While it seems plausible that the wealthy classes did not believe in the vital nature of the natural landscape in human development, it should be noted that while they bought and built over nature for the working classes, they often preserved nature for themselves. Both Arkwright and Darby built their homes perched on hills above the towns and factories that comprised the lives of their laborers, the one vantage point that might have afforded them uninterrupted access to the natural landscape. Other members of the wealthy classes built estates on large, sprawling grounds, left in tact for their beauty, and the recreational opportunities therein. Despite an apparent understanding of the value of the natural landscape, these individuals constructed towns for the working classes that were “as ugly as their industries, with an ugliness in both cases that was a symptom of work and life in which men and women could find no happiness or self-expression” (Hammond 40).
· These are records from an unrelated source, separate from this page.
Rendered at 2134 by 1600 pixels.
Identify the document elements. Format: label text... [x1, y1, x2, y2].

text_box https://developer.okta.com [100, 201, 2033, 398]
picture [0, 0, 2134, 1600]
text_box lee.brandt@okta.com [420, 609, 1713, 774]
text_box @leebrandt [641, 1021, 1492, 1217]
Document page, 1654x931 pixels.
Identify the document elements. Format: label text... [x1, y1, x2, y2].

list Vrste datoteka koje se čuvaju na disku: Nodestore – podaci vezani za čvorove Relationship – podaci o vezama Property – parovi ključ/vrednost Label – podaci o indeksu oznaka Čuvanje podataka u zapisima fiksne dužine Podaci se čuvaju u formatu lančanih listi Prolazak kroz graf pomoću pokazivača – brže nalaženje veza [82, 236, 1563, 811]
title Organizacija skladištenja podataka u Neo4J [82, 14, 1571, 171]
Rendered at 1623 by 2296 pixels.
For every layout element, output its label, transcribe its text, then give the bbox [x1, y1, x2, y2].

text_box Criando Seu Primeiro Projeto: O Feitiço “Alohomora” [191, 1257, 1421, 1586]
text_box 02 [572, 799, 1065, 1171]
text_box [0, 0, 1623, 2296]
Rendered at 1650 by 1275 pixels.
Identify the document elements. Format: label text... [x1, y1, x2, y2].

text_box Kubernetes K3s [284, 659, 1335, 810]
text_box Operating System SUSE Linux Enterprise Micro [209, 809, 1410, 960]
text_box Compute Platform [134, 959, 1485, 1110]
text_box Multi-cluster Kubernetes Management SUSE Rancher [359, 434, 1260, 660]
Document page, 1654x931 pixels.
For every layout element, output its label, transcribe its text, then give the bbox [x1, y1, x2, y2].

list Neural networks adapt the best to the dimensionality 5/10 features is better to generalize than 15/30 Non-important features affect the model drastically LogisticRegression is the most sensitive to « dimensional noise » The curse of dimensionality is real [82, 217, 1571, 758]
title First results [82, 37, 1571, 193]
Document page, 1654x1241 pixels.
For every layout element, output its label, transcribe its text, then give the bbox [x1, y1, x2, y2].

After the privileged classes had appropriated the landscape through purchase and political maneuvering, enlightenment through the natural landscape was still a possibility (albeit a mediated opportunity without agency or direct access to the pastoral). However, the opportunity for the working classes to gain enlightenment through communion with nature was eliminated as nature was excised from the landscape. In other words, those of the landed classes effectively bought the rights to the souls of their workers, and then proceeded to destroy their cognitive and emotional potential by excising nature from the landscape, effectively transforming the working class into a “race disinherited of its share of the arts and beauty in the world” (Hammond 40).